Work task
For every record beneath this instruction, give an exact repetition, omitting images.

[Dataset records]

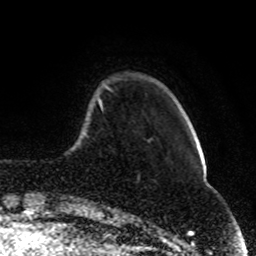
Breast MRI (dynamic contrast-enhanced), one axial slice; slice 18 of 80 in the series (ordered by position); cropped to one breast; dynamic contrast-enhanced series, time point 2 of 8 at this slice position (early post-contrast); 1.5 T; TE 4.2 ms, TR 7 ms; 2 mm slice thickness; 256 × 256 image matrix, field of view 165 × 165 mm. Female patient.
Annotated regions visible in this slice (semi-automatic segmentation, software-assisted and operator-edited):
- enhancing-tissue mask used for the functional tumour volume (all voxels passing the contrast-enhancement thresholds inside the analysis volume; usually the tumour): bounding box [x1, y1, x2, y2] px = [98, 85, 110, 107]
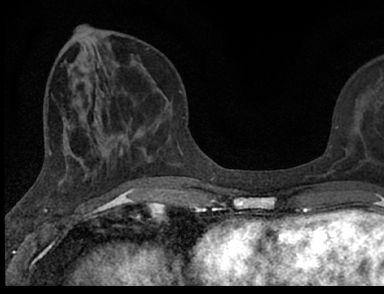
Breast MRI (dynamic contrast-enhanced), one axial slice; cropped to one breast; dynamic contrast-enhanced series, time point 2 of 7 at this slice position (early post-contrast); 1.5 T; TE 3.1 ms, TR 6.4 ms; 384 × 294 image matrix, field of view 195 × 149 mm. Female patient.
Structures marked on this image (semi-automatically segmented with operator editing):
- enhancing-tissue mask used for the functional tumour volume (all voxels passing the contrast-enhancement thresholds inside the analysis volume; usually the tumour): bounding box (x1, y1, x2, y2) in pixels: (103, 127, 361, 188)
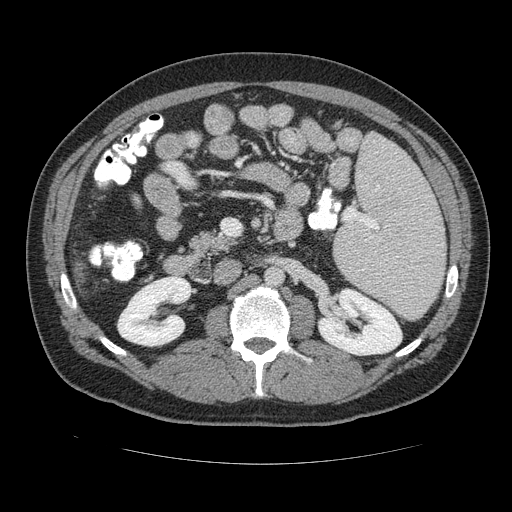
Contrast-enhanced abdominal CT (liver protocol), one axial slice; position 49 of 113 along the scan axis; 120 kVp; soft-tissue window (W 400 / L 40 HU); 512 × 512 image matrix. From the clinical record (not read from this slice): diagnosis: hepatocellular carcinoma (patient treated with transarterial chemoembolisation; whether this scan precedes or follows treatment is not stated here); TNM stage (as recorded): Stage-II; Child-Pugh class: B; tumour differentiation: moderately differentiated; tumour nodularity: multinodular.
Annotated regions visible in this slice (semi-automatically segmented with operator editing):
- liver parenchyma outside the tumour (the mass and vessels are separate outlines, so this box may not span the whole liver): bounding box <70,254,88,284> (left, top, right, bottom; pixels)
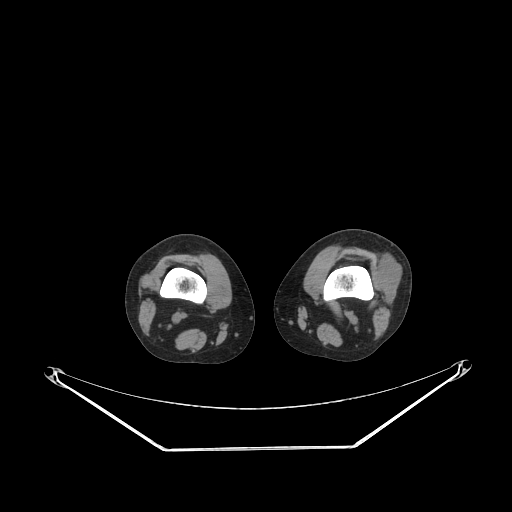
CT of an extremity soft-tissue mass (from a PET/CT study), one axial slice; position 171 of 223 along the scan axis; soft-tissue window (W 400 / L 40 HU); 3.75 mm slice thickness; 512 × 512 image matrix. Female patient. From the clinical record (not read from this slice): histological type: spindle cell suggestive of biphasic synovial sarcoma; grade: intermediate; site of the primary tumour: left knee.
Annotated regions visible in this slice (expert contour drawn on MRI and transferred to this co-registered scan by the dataset authors):
- gross tumour volume including surrounding oedema: bounding box <374,253,401,302> (left, top, right, bottom; pixels)
- gross tumour volume (mass): <374,256,401,302>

Response box
Breast MRI (dynamic contrast-enhanced), one axial slice; slice 18 of 80 in the series (ordered by position); cropped to one breast; dynamic contrast-enhanced series, time point 2 of 8 at this slice position (early post-contrast); 1.5 T; TE 4.2 ms, TR 7 ms; 2 mm slice thickness; 256 × 256 image matrix, field of view 165 × 165 mm. Female patient.
Annotated regions visible in this slice (semi-automatic segmentation, software-assisted and operator-edited):
- enhancing-tissue mask used for the functional tumour volume (all voxels passing the contrast-enhancement thresholds inside the analysis volume; usually the tumour): bounding box [x1, y1, x2, y2] px = [98, 85, 110, 107]
Breast MRI (dynamic contrast-enhanced), one axial slice; cropped to one breast; dynamic contrast-enhanced series, time point 2 of 7 at this slice position (early post-contrast); 1.5 T; TE 3.1 ms, TR 6.4 ms; 384 × 294 image matrix, field of view 195 × 149 mm. Female patient.
Structures marked on this image (semi-automatically segmented with operator editing):
- enhancing-tissue mask used for the functional tumour volume (all voxels passing the contrast-enhancement thresholds inside the analysis volume; usually the tumour): bounding box (x1, y1, x2, y2) in pixels: (103, 127, 361, 188)
Contrast-enhanced abdominal CT (liver protocol), one axial slice; position 49 of 113 along the scan axis; 120 kVp; soft-tissue window (W 400 / L 40 HU); 512 × 512 image matrix. From the clinical record (not read from this slice): diagnosis: hepatocellular carcinoma (patient treated with transarterial chemoembolisation; whether this scan precedes or follows treatment is not stated here); TNM stage (as recorded): Stage-II; Child-Pugh class: B; tumour differentiation: moderately differentiated; tumour nodularity: multinodular.
Annotated regions visible in this slice (semi-automatically segmented with operator editing):
- liver parenchyma outside the tumour (the mass and vessels are separate outlines, so this box may not span the whole liver): bounding box <70,254,88,284> (left, top, right, bottom; pixels)
CT of an extremity soft-tissue mass (from a PET/CT study), one axial slice; position 171 of 223 along the scan axis; soft-tissue window (W 400 / L 40 HU); 3.75 mm slice thickness; 512 × 512 image matrix. Female patient. From the clinical record (not read from this slice): histological type: spindle cell suggestive of biphasic synovial sarcoma; grade: intermediate; site of the primary tumour: left knee.
Annotated regions visible in this slice (expert contour drawn on MRI and transferred to this co-registered scan by the dataset authors):
- gross tumour volume including surrounding oedema: bounding box <374,253,401,302> (left, top, right, bottom; pixels)
- gross tumour volume (mass): <374,256,401,302>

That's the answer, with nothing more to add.